Fairchild Publications

WASHINGTON -- Vowing to embarrass Gap Inc., several House lawmakers joined with UNITE on Thursday in calling for the company to improve its working conditions at contractors that sew its labels abroad. 

Rep. Nydia Velazquez (D., N.Y.) said at a Capitol Hill press conference that she would introduce legislation aimed at forcing apparel companies to disclose where they make their clothing and the conditions under which they are made. Velazquez, along with other House lawmakers, also released a copy of a letter they plan to send to Millard S. Drexler, president and chief executive officer of Gap. Dubbed "The Garment Consumer's Right to Know Act of 2002," the legislation would require manufacturers to collect, maintain and disclose information regarding where, by whom and under what conditions their products were made, including products made in whole or in part by contractors or subcontractors in the U.S. and abroad. It will also enable employees to bring legal action for violations and entitle them to compensation. 
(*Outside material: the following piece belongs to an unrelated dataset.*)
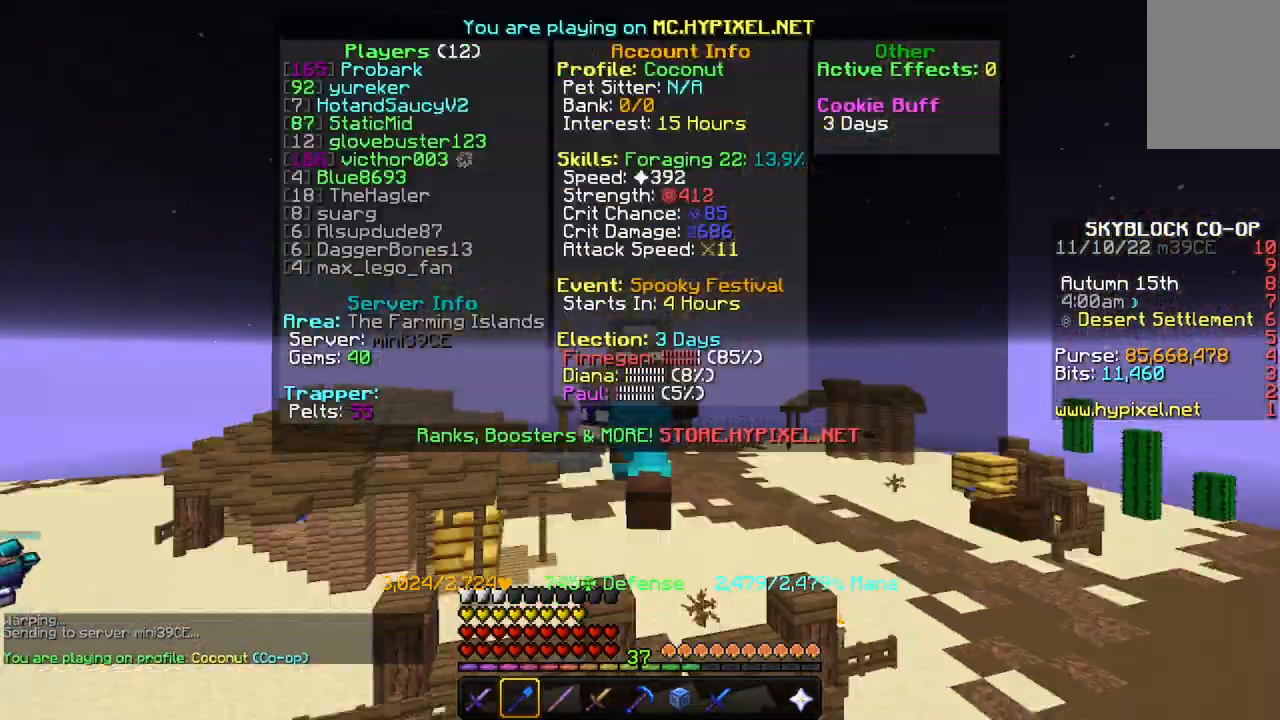
{"keys": ["w"], "mouse": [], "events": []}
UNITE, which is working with labor unions and worker rights organizations in Lesotho and Central America to highlight the alleged plight of workers in Gap contracting facilities, aired a videotape with interviews of a Lesotho woman and a plant manager who allegedly stabbed her with a pair of scissors at the end of March, and repeated its call for Gap executives to take responsibility. 
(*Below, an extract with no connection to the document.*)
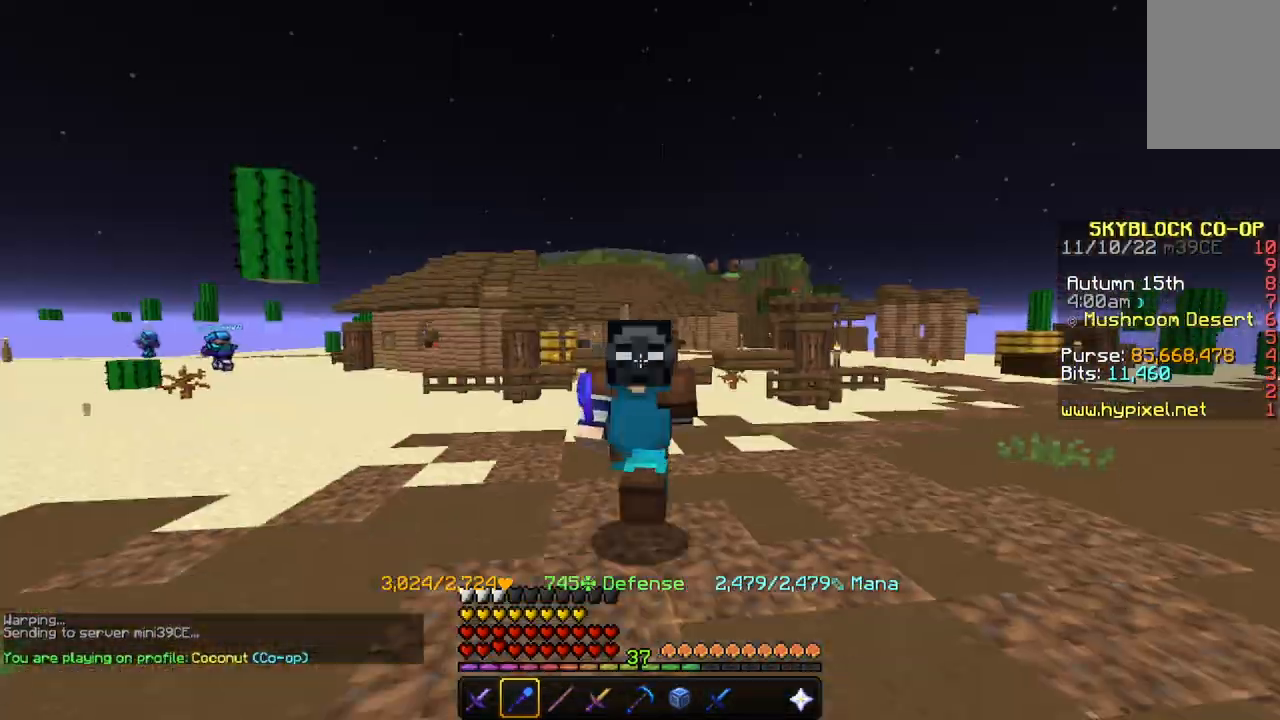
{"keys": ["space", "w"], "mouse": [], "events": [[367, "space", "down"]]}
The garment worker's union has taken its campaign from New York in February to Gap's annual meeting in Albuquerque, N.M., last week to Capitol Hill. Steve Weingarten, director of industrial relations at UNITE, said getting Gap to disclose its contractors is a key goal of the union. 
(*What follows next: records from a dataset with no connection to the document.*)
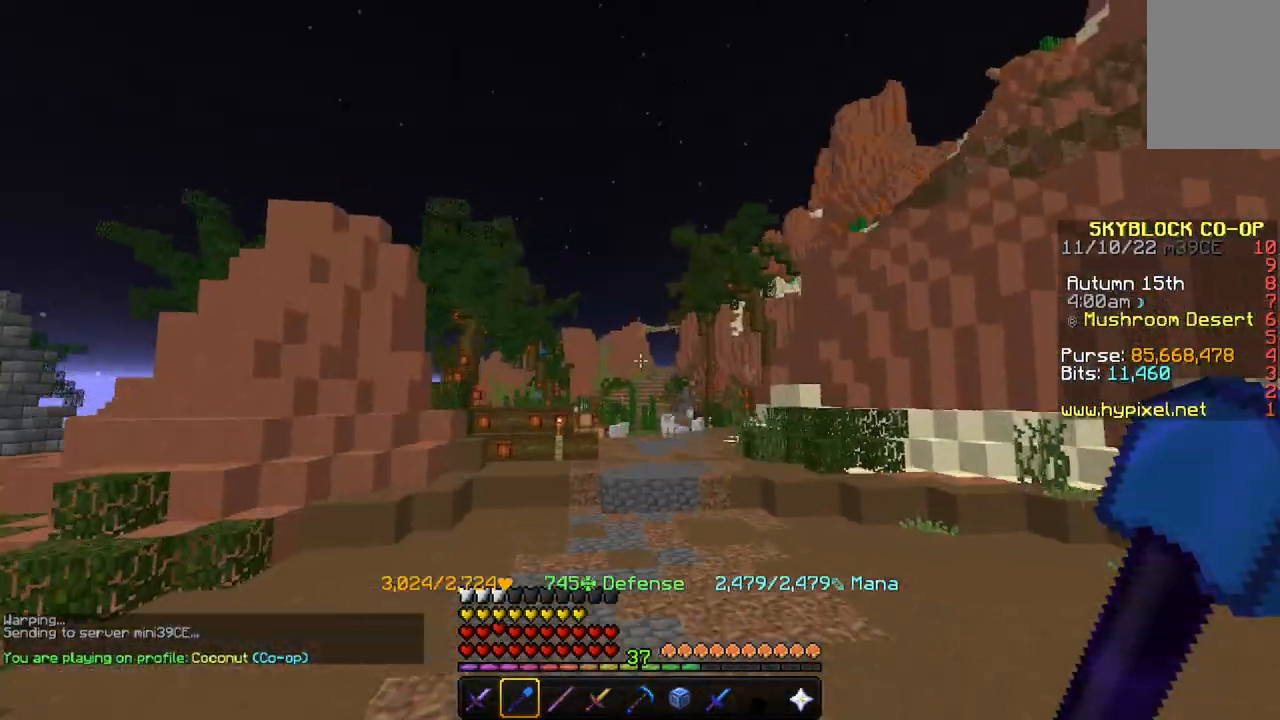
{"keys": ["w"], "mouse": [], "events": [[167, "mouse_right", "down"], [167, "space", "up"], [234, "mouse_right", "up"], [367, "mouse_right", "down"], [467, "mouse_right", "up"]]}
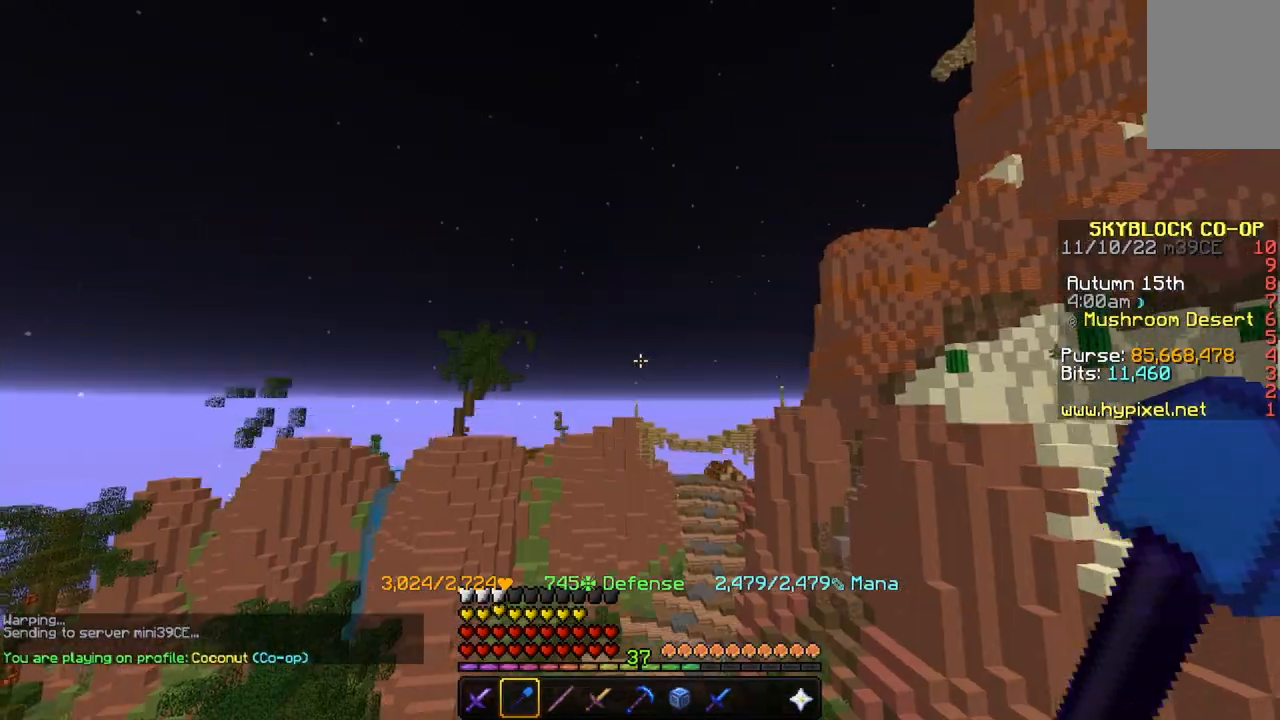
{"keys": ["w"], "mouse": [], "events": []}
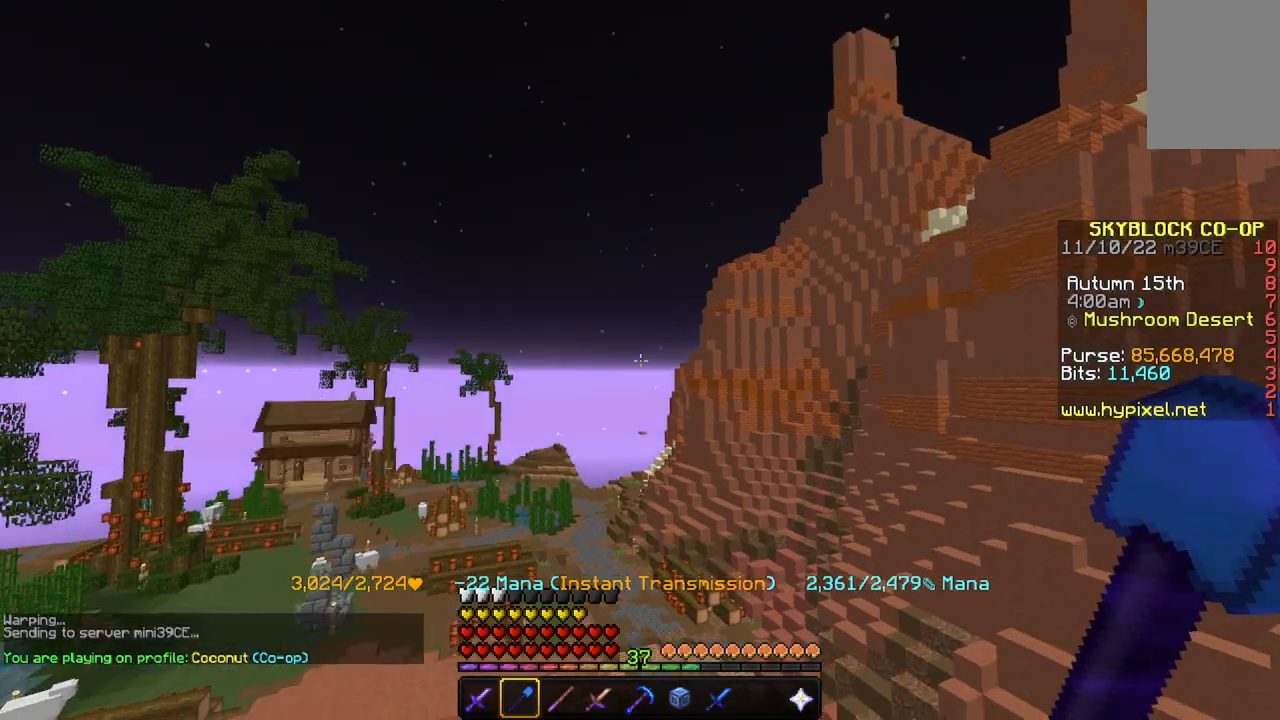
{"keys": ["w"], "mouse": [], "events": [[234, "mouse_right", "down"], [301, "mouse_right", "up"]]}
In their letter to Drexler, 11 House lawmakers, including Jan Schakowsky (D., Ill.), Sherrod Brown (D., Ohio), Hilda Solis (D., Calif.) and Velazquez, called on Gap to take immediate action to improve working conditions, pay living wages and ensure the right to organize. 

Refuting the charges, a Gap spokeswoman said in a phone interview that the San Francisco-based company has been working "vigorously" on the issues, more recently with factory management in Lesotho, but also in El Salvador and Guatemala. She said Gap's senior director of global compliance has met with the victim in Lesotho, as well as with managers at the Nien Hsing factory, and Gap is awaiting the outcome of a criminal investigation of the incident. 

"We have taken a number of steps and made recommendations with the vendor," she said. "We suggested the managing director, who said [the stabbing] was not intentional, should be removed and we also identified a local mediator who should be brought in to improve the relationship between management and employees." 

She noted that if a factory does not comply with Gap's global compliance program, the company will terminate business at that factory. The retailer has a staff of 90 compliance officers whose job it is to ensure that the 3,600 factories in 50 countries that produce Gap goods obey its code of vendor conduct. 

She said: "It is very frustrating to be singled out," and added that "achieving significant progress in factory workplaces ought to be an industrywide effort."